----- Excerpted passage -----

Iran Says Friday's Presidential Vote A 'Serious' Contest
On the eve of Iran's presidential election, expected to hand victory to the ultraconservative cleric Ebrahim Raisi, the candidate-vetting Guardian Council insisted Thursday that "the political contest is serious".
"The media and the people have testified that this is a good competition," said the head of the 12-member council, Abbas Ali Kadkhodaee, a day before almost 60 million voters are asked to head to the ballots.
Three televised debates between the seven candidates, all men, who were approved by the unelected body of jurists and clerics, had shown that "the political competition is serious," Kadkhodaee told a news conference.
The vote Friday will choose a successor to Iran's moderate President Hassan Rouhani, who cannot run again now after serving two consecutive four-year terms, and who leaves office in August.
Turnout is expected to be low in a country where many have been demoralised by years of painful economic crisis that was brought on by a crippling US sanctions regime and worsened by the Covid-19 pandemic.
"I left my main job because I could not pay the rent for my shop, and my (former) employees are now jobless," lamented Tehran resident Nasrollah, who said he had been a car mechanic for 47 years.
"I have no money. All families are now facing an economic problem. How can we vote for these people who did this to us? It's not right."
The election comes as Tehran holds renewed talks with world powers to revive a battered 2015 nuclear deal, which the United States unilaterally withdrew from three years ago under then president Donald Trump.
Ultimate power in Iran lies with the supreme leader, Ayatollah Ali Khamenei, but the president has significant influence on issues from industrial policy to foreign affairs.
Many voters were dismayed however when a field of almost 600 hopefuls for the presidency was reduced to just seven candidates by the Guardian Council.
Among the prominent figures barred from running were former parliament speaker Ali Larijani, who demanded that the council "officially and publicly disclose all the reasons" for his disqualification.
Rouhani later said he had urged greater "competition" in a letter to the supreme leader, who acknowledged that some candidates had been treated "unjustly" as "they and their families were accused of false things", without giving names.

-----

Quote the whole article on Iran's presidential vote word for word. You can skip the records; they aren't needed for anything here.

----- Information shown -----

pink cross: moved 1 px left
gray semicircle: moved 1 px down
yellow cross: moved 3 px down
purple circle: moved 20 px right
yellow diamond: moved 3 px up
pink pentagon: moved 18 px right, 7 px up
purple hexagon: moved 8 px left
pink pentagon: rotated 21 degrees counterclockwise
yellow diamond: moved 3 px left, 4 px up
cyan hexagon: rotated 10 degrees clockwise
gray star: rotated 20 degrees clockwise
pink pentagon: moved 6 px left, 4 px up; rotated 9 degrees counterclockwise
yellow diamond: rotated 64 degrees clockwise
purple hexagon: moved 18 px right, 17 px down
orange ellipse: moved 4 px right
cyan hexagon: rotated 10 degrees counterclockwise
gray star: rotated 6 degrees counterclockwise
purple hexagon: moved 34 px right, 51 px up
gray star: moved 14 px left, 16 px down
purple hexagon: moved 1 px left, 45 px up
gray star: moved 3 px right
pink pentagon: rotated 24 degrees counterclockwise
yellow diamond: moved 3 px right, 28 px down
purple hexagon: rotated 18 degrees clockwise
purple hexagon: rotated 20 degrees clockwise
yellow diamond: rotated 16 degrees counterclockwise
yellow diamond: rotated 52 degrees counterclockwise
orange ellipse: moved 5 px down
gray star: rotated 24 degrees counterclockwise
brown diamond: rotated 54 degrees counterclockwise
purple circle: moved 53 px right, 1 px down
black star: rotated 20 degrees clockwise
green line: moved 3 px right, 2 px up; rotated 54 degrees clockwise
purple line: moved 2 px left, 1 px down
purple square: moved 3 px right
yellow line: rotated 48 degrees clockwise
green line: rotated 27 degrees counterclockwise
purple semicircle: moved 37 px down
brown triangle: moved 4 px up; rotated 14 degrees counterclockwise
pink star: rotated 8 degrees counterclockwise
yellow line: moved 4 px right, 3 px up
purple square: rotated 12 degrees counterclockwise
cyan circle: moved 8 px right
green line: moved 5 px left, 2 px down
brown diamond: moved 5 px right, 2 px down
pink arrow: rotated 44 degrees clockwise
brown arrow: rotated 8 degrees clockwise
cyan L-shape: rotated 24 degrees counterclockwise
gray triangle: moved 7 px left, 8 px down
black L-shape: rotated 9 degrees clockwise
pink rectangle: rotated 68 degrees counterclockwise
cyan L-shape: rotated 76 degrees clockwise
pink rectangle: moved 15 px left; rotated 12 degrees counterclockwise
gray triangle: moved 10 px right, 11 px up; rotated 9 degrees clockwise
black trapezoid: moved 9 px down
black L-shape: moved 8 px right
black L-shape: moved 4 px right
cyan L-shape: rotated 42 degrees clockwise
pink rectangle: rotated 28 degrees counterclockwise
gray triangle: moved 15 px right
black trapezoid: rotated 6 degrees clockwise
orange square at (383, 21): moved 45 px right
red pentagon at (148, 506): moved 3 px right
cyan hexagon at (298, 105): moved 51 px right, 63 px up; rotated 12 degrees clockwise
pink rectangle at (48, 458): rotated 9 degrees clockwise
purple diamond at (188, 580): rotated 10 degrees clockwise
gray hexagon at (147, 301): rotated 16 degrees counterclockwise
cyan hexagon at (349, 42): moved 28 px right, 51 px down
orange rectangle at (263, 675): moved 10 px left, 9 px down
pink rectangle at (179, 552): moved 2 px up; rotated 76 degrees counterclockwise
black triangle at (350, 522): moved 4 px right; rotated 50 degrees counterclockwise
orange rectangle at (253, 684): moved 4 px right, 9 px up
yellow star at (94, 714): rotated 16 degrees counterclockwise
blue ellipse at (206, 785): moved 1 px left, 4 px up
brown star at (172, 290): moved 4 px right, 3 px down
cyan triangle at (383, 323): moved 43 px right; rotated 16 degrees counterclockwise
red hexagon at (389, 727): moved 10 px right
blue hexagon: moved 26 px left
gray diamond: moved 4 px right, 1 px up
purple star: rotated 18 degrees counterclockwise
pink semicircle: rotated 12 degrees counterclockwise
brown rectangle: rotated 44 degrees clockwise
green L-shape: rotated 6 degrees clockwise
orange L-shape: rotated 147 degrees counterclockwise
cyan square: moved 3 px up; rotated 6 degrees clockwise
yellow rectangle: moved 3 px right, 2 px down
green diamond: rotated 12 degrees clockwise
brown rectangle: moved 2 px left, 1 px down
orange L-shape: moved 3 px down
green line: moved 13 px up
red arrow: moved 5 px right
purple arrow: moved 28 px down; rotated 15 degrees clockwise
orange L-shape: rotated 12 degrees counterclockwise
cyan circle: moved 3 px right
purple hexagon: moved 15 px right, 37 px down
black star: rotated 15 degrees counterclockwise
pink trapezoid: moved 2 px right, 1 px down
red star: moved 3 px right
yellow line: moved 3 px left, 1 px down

-----

Result of this task:
Iran Says Friday's Presidential Vote A 'Serious' Contest
On the eve of Iran's presidential election, expected to hand victory to the ultraconservative cleric Ebrahim Raisi, the candidate-vetting Guardian Council insisted Thursday that "the political contest is serious".
"The media and the people have testified that this is a good competition," said the head of the 12-member council, Abbas Ali Kadkhodaee, a day before almost 60 million voters are asked to head to the ballots.
Three televised debates between the seven candidates, all men, who were approved by the unelected body of jurists and clerics, had shown that "the political competition is serious," Kadkhodaee told a news conference.
The vote Friday will choose a successor to Iran's moderate President Hassan Rouhani, who cannot run again now after serving two consecutive four-year terms, and who leaves office in August.
Turnout is expected to be low in a country where many have been demoralised by years of painful economic crisis that was brought on by a crippling US sanctions regime and worsened by the Covid-19 pandemic.
"I left my main job because I could not pay the rent for my shop, and my (former) employees are now jobless," lamented Tehran resident Nasrollah, who said he had been a car mechanic for 47 years.
"I have no money. All families are now facing an economic problem. How can we vote for these people who did this to us? It's not right."
The election comes as Tehran holds renewed talks with world powers to revive a battered 2015 nuclear deal, which the United States unilaterally withdrew from three years ago under then president Donald Trump.
Ultimate power in Iran lies with the supreme leader, Ayatollah Ali Khamenei, but the president has significant influence on issues from industrial policy to foreign affairs.
Many voters were dismayed however when a field of almost 600 hopefuls for the presidency was reduced to just seven candidates by the Guardian Council.
Among the prominent figures barred from running were former parliament speaker Ali Larijani, who demanded that the council "officially and publicly disclose all the reasons" for his disqualification.
Rouhani later said he had urged greater "competition" in a letter to the supreme leader, who acknowledged that some candidates had been treated "unjustly" as "they and their families were accused of false things", without giving names.